OLDENBURG - „Das besonders Erfolgreiche für mich ist die Kooperation der Kollegen in den Institutionen drumherum“, ist Silvia von Düffel, psychologische Psychotherapeutin im Gesundheitsamt Oldenburg, erfreut. Ein Jahr ist seit der Gründung der Beratungsstelle für Essstörungen im Gesundheitsamt vergangen – „112 Patienten haben seitdem Kontakt mit dieser Stelle aufgenommen – das ist eine ganze Menge“, bilanziert von Düffel. Anlässlich des erfolgreichen ersten Jahres wird im Theater Hof/19 das Stück „Verdünnisiert“ wieder aufgenommen: eine Inszenierung wahrer Tagebucheinträge einer essgestörten Frau, die die Schönheitszwänge unserer Gesellschaft spiegeln.
„Das Theaterstück hat die Patientinnen beeindruckt“, weiß Holger Koppe, Arzt für Kinder- und Jugendpsychiatrie und -psychotherapie, der wie von Düffel sowie die einst selbst magersüchtige Schauspielerin Marie-Luise Gunst im Anschluss an jede Aufführung für Gespräche mit dem Publikum zur Verfügung steht. „Die Fragen in diesem anschließenden Gespräch richten sich immer ganz speziell an den Arzt, die Psychologin oder die Schauspielerin selbst“, berichtet von Düffel, die einen regen Zulauf in der Beratungsstelle nach dem Theaterstück verzeichnete. „Das Stück ist aber nicht pädagogisierend, der Anspruch an die Kunst bleibt bei ,Verdünnisiert‘ bestehen“, erklärt Dieter Hinrichs vom Theater Hof/19.

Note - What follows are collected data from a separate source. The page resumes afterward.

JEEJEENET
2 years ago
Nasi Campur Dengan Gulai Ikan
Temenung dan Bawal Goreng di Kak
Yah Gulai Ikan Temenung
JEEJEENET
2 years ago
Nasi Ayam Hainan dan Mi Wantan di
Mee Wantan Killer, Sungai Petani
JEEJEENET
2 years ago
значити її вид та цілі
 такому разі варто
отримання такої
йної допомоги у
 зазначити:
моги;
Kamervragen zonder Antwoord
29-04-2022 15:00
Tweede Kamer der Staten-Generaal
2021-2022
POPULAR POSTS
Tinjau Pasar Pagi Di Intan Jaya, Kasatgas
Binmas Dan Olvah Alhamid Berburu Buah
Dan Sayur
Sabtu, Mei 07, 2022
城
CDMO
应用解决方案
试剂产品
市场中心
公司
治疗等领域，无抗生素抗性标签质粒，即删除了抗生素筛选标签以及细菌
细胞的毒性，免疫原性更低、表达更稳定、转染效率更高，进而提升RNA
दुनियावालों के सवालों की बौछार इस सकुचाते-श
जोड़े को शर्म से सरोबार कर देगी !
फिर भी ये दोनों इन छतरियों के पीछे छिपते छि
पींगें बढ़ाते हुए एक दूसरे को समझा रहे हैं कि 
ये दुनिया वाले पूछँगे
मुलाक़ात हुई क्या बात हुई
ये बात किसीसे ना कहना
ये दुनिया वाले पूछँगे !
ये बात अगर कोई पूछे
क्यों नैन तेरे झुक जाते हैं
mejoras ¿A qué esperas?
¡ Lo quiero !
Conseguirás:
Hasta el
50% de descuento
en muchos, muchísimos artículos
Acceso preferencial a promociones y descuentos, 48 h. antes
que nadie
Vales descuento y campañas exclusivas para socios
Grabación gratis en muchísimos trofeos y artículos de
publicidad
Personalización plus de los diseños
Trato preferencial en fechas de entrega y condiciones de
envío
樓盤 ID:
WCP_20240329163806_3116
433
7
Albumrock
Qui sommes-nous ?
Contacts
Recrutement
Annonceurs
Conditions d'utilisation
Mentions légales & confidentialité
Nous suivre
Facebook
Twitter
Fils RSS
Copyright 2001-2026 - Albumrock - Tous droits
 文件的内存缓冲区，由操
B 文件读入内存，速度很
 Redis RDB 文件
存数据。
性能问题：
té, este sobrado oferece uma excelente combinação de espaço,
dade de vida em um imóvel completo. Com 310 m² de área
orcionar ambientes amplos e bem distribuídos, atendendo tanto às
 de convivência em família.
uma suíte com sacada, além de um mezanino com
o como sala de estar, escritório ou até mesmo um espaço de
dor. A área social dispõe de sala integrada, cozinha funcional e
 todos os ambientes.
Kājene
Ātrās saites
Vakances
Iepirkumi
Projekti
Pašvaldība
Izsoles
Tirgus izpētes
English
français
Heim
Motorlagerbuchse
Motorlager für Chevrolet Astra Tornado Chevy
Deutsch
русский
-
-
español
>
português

„Wichtig ist die Enttabuisierung des Themas“, weiß Koppe. „Gerade bei Bulimie ist die Hemmschwelle noch größer, Hilfe in Anspruch zu nehmen“, ergänzt von Düffel, die häufig von Patientinnen in Begleitung von Angehörigen oder Freunden aufgesucht wird. Die Beratungsstelle vermittelt den Kontakt zu Ärzten, Ernährungsberatern oder Psychotherapeuten. – Das Stück könne als „Kick“ dienen, die Beratung in Anspruch zu nehmen.
Die Aufführungstermine von „Verdünnisiert“ sind am 28. und 29. September jeweils um 10.30 und 19 Uhr im Theater Hof/19.